There is a vicious, agonizing irony in the fact that the founders of the United States announced an ideal of human equality and inherent human rights while at the same time denying that equality and those rights to the vast majority of the country’s residents. Granting full rights only to white male landowners, the founders saddled future generations with the onerous burden of struggling to allow the true meaning of the founding ideal to reach its fruition. American soil has absorbed the blood of thousands of its occupants in the course of that struggle. The genocide of native Americans, the slaughter of Americans by Americans in the Civil War, the beatings and lynchings and rape and violence against women and minorities of every stripe — all these stand as gruesome evidence of the nightmarish birth pangs of true human equality.
That struggle has, seemingly by necessity, always followed the pattern of taking two steps forward and one step back. Lincoln declared the abolition of slavery, and steps were taken to assure the freedom of those formerly enslaved. Yet within a short time, those steps were taken back and generations of oppression ensued before another forward step was taken, beginning in the late fifties, and culminating in the Civil Rights Act of 1964. Women suffered endless indignities in their effort to achieve full citizenship, yet after it was granted they would have still to suffer generations of financial and political discrimination, so that it is only now that women are approaching parity in wages and political power with males.
We have, recently, been in a backward stage with respect to human rights. Those who would refuse full rights to certain groups, particularly minoriites, have eaten away at the accomplishments of the past with laws restricting voting, denying marital rights, refusing affirmative action to the disadvantaged and even imposing religious beliefs on the entire body politic. What was, just a few years previously, considered extreme right wing fanaticism has recently been promoted as mainstream orthodoxy.
The hope, however, lies in the fact that, if we are taking one step back, it means that eventually we will begin the two steps forward. Those steps were evidenced most recently by the United States Supreme Court in refusing to approve discrimination against gays and also in suspending the actions of the radical right in Wisconsin to restrict the right to vote. Most heartening of all were the comments of the brilliant and much respected Justice Richard Posner of the Seventh Circuit Court of Appeals. It was Justic Posner who had previously approved the voter restriction laws passed in Indiana. In his most recent opinion, Justice Posner announced that he had come to realize that such laws were no more than thinly veiled attempts by those in power to suppress the votes of those who opposed them. Justice Posner went so far as to say that the allegations of fraud used to justify such legislation was so bad as to be “goofy.”

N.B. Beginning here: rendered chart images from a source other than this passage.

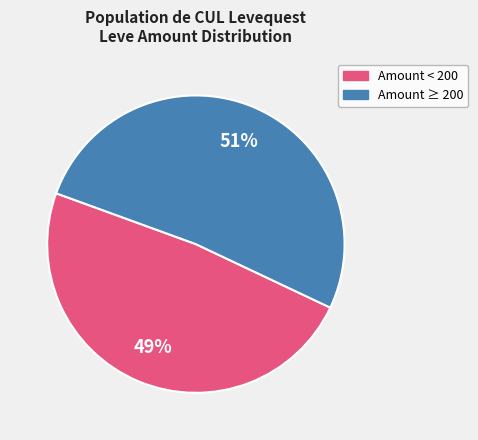

How many segments does this pie chart have?

2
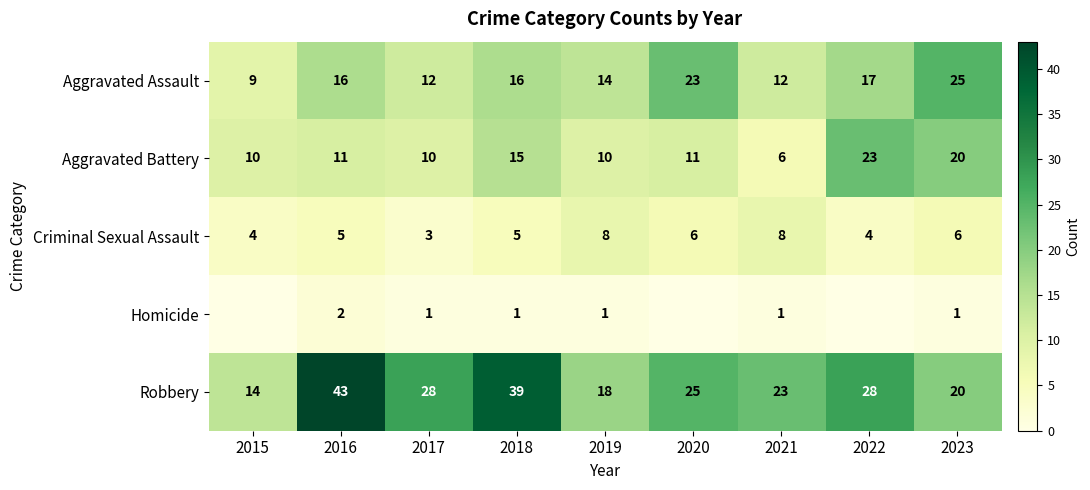

The Aggravated Assault series shows 23 at 2020. True or false?

True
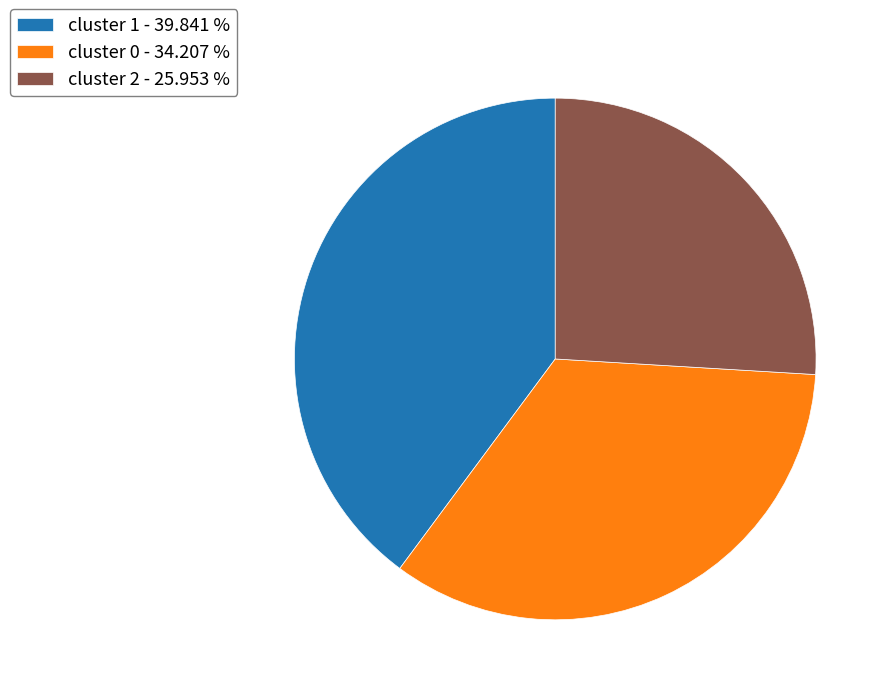

Approximately how many times larger is the value at cluster 2 - 25.953 % compared to cluster 1 - 39.841 %?

0.7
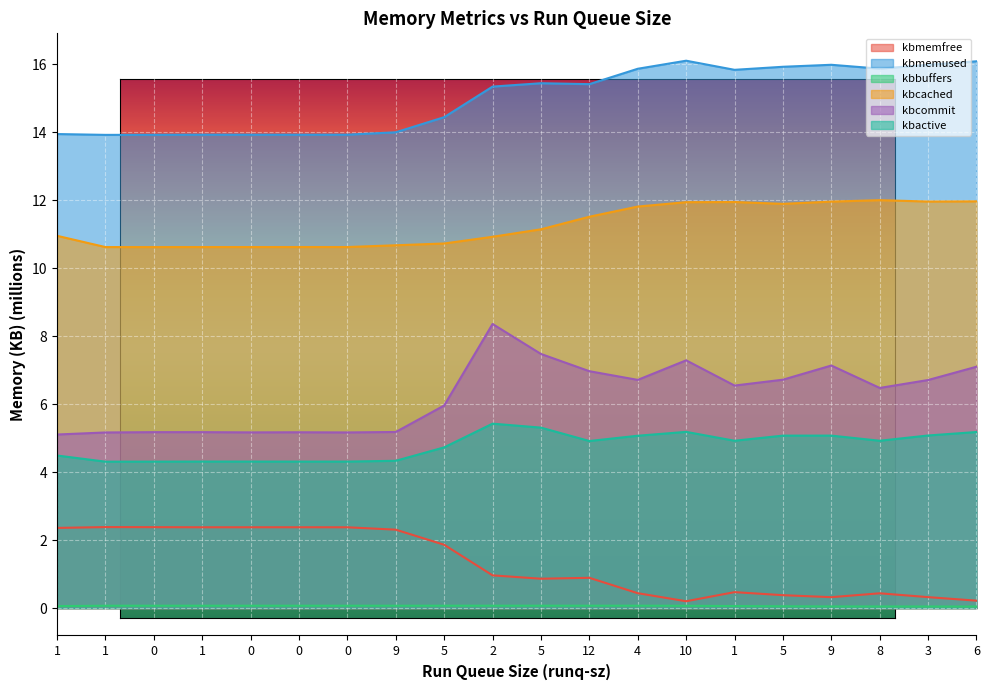

Where is the first local maximum for kbmemfree?

1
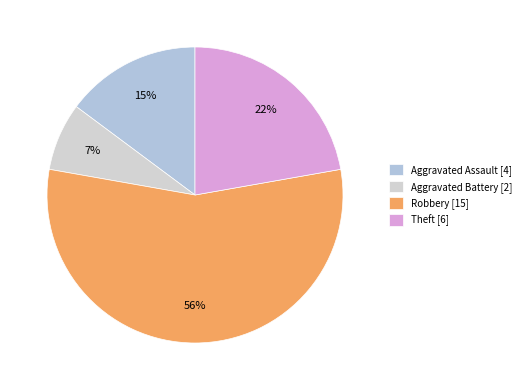

How many segments does this pie chart have?

4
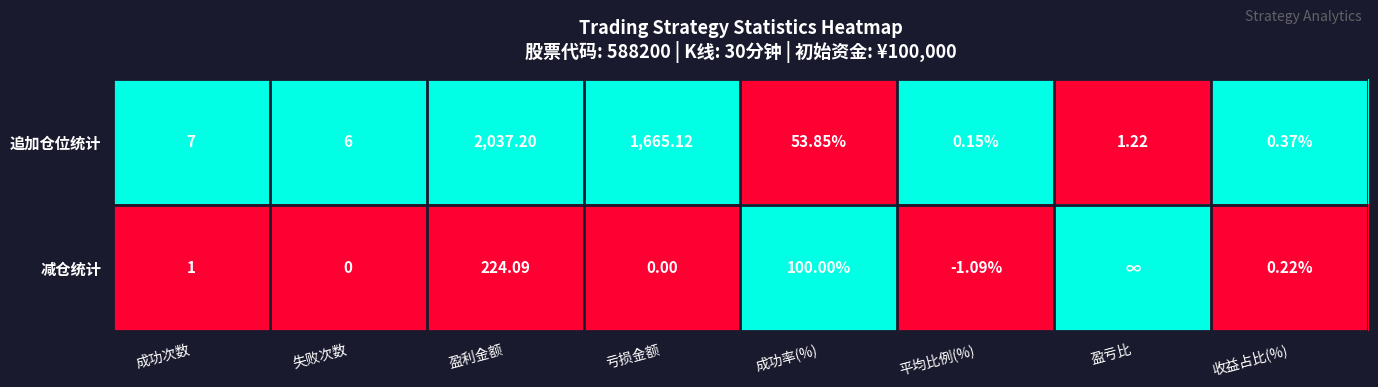

List the labels in order of 追加仓位统计 value, smallest first.

平均比例(%), 收益占比(%), 盈亏比, 失败次数, 成功次数, 成功率(%), 亏损金额, 盈利金额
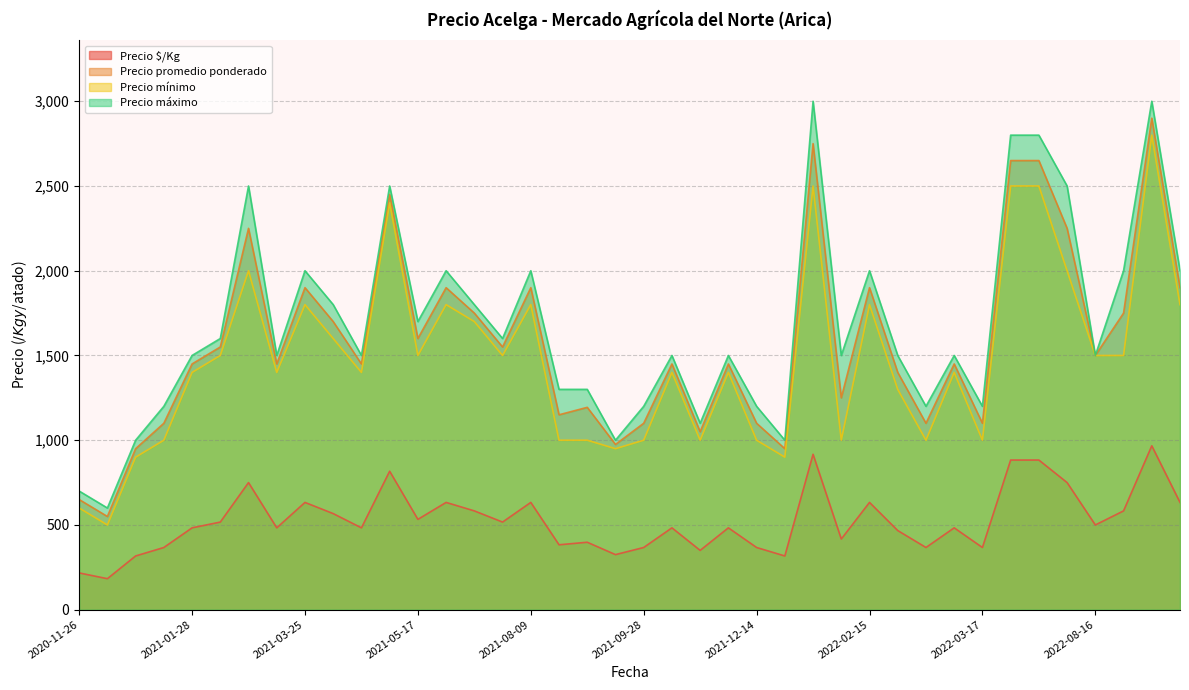

True or false: Precio promedio ponderado and Precio $/Kg intersect in this chart.

False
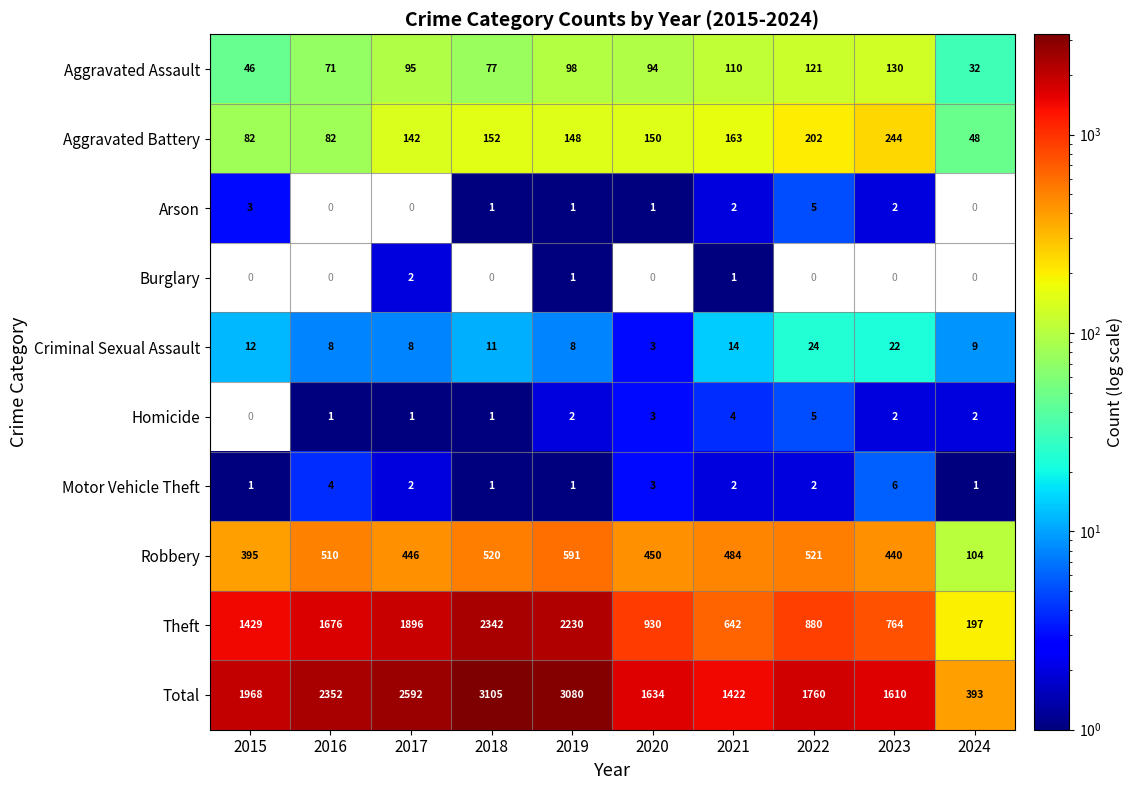

At which label does Aggravated Battery first exceed 150?

2018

As Chief Justice Roberts asserted in the othewise unfortunate Citizens United decision, the single most fundamental right of the people in a democracy is the right to vote. The reassertion of that right, and the recognition of the full political rights of those with gender preferences different than those of the radical right, presage the end of our drift backward in the struggle to recognize the American ideal. We can only hope that the American people will elect representatives of both parties who will end the politics of “no” and work together to provide the basic rights and services that we need to bring us closer to making the American ideal a reality.